It is our useless Olympian personality doing the praying, and mistakenly thinking that in doing so it is praying to Abba, when we are indifferent to the content of the words we speak, when there is a gap between who we are and what we are saying. We speak false words when we fail to line up who we are behind what we say to Abba.
We do this in many ways. Our Olympian personality is busy doing it when we pray words too quickly to comprehend their meaning. We do it when we repeat formal prayers without remaining mindful of their meaning. We do it when we utter spontaneous prayers careless of their meaning. We do it, as Christians and churches, when we actually don’t care about the people we are praying for.
Don’t care? Caring for others is usually rather difficult to do. Love in reality, as Dostoyevsky noted, is a harsh and dreadful thing compared to love in dreams.

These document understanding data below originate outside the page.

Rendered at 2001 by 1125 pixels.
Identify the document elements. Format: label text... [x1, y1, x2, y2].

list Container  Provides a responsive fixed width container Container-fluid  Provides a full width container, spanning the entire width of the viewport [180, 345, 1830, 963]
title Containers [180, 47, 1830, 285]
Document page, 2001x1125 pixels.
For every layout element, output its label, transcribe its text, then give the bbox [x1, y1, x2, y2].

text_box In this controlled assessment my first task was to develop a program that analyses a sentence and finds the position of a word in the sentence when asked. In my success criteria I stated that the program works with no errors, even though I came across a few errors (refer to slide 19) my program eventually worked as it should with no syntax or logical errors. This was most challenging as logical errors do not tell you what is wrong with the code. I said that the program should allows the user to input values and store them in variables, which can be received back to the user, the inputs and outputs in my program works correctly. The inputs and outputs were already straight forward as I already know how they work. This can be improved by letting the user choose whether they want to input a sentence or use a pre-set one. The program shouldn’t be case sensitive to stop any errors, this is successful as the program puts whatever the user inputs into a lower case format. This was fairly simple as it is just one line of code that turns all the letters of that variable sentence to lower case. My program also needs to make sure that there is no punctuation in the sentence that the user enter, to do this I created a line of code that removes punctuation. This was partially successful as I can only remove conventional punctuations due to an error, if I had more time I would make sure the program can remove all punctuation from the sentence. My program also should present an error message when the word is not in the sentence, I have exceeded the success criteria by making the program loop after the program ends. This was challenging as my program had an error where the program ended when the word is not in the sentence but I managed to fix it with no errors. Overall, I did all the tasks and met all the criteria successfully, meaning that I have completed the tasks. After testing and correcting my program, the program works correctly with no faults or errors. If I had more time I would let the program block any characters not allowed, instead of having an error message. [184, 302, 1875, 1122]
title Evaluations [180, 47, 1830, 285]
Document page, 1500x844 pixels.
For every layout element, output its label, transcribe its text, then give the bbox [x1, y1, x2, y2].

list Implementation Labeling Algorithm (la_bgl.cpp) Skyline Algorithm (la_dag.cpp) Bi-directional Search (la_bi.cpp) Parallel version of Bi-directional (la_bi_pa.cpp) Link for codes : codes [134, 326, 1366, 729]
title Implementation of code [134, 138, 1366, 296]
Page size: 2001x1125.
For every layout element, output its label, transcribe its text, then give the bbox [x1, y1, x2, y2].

Here’s a test we may use to discern whether we care about those for whom we pray. Jesus once told a rich man to sell everything and then join him (Mark 10:21). The man wouldn’t and didn’t. When we pray meaningfully for someone, in truth we are saying to Jesus that, if he wants us to be part of his response to our request, we are willing to sell everything to join him in doing so. Do we want peace in the Middle East? Comfort for families of the victims of some mass murderer? Shelter for the homeless? We are serious about these requests if, when making them, we are committing all we are to ministry with them. If we’re not, then it’s better not to bother Abba with our meaningless words.
Through today’s words from the Gospel according to Matthew, Jesus, our one true liberator, frees us from the indifferent Olympian gods and our own Olympian personality which adores them. Today, Jesus frees us anew to pray meaningfully to Abba: his loving father and ours. By doing so, he calls and enables us to mean everything we pray, to fully commit our Christian selves to his fulfillment of our requests, because it is meaningful for us to do so.